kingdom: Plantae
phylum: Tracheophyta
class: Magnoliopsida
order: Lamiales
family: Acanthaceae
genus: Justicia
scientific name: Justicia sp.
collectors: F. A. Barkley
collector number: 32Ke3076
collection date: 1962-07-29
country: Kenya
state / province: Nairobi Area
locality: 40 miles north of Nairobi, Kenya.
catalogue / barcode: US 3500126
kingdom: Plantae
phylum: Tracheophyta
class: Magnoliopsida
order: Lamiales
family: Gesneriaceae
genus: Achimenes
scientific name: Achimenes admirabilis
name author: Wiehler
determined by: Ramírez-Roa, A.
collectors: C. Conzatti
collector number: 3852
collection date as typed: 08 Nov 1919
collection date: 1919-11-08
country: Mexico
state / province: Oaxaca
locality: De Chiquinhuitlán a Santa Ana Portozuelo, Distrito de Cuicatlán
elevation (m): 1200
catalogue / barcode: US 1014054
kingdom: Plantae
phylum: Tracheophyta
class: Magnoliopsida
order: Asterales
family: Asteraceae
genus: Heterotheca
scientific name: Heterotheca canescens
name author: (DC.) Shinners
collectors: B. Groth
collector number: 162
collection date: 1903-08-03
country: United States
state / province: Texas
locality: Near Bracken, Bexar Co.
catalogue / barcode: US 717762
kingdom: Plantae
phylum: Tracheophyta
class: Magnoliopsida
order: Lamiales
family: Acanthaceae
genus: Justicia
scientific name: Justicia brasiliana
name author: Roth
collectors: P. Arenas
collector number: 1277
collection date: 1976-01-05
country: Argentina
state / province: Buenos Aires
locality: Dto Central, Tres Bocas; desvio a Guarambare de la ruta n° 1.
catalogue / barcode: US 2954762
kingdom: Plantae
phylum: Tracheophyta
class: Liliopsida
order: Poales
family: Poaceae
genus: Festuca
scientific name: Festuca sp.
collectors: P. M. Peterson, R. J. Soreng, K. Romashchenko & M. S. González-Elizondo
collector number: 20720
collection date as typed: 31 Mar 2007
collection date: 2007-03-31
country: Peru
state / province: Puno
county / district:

[REQUIREMENT] Rewrite the lines above as a numbered list, starting at the line containing "order: Poales" and continuing through the final line, and leave out any blank lines.

[RESULT FOR THIS EXERCISE]
1. order: Poales
2. family: Poaceae
3. genus: Festuca
4. scientific name: Festuca sp.
5. collectors: P. M. Peterson, R. J. Soreng, K. Romashchenko & M. S. González-Elizondo
6. collector number: 20720
7. collection date as typed: 31 Mar 2007
8. collection date: 2007-03-31
9. country: Peru
10. state / province: Puno
11. county / district:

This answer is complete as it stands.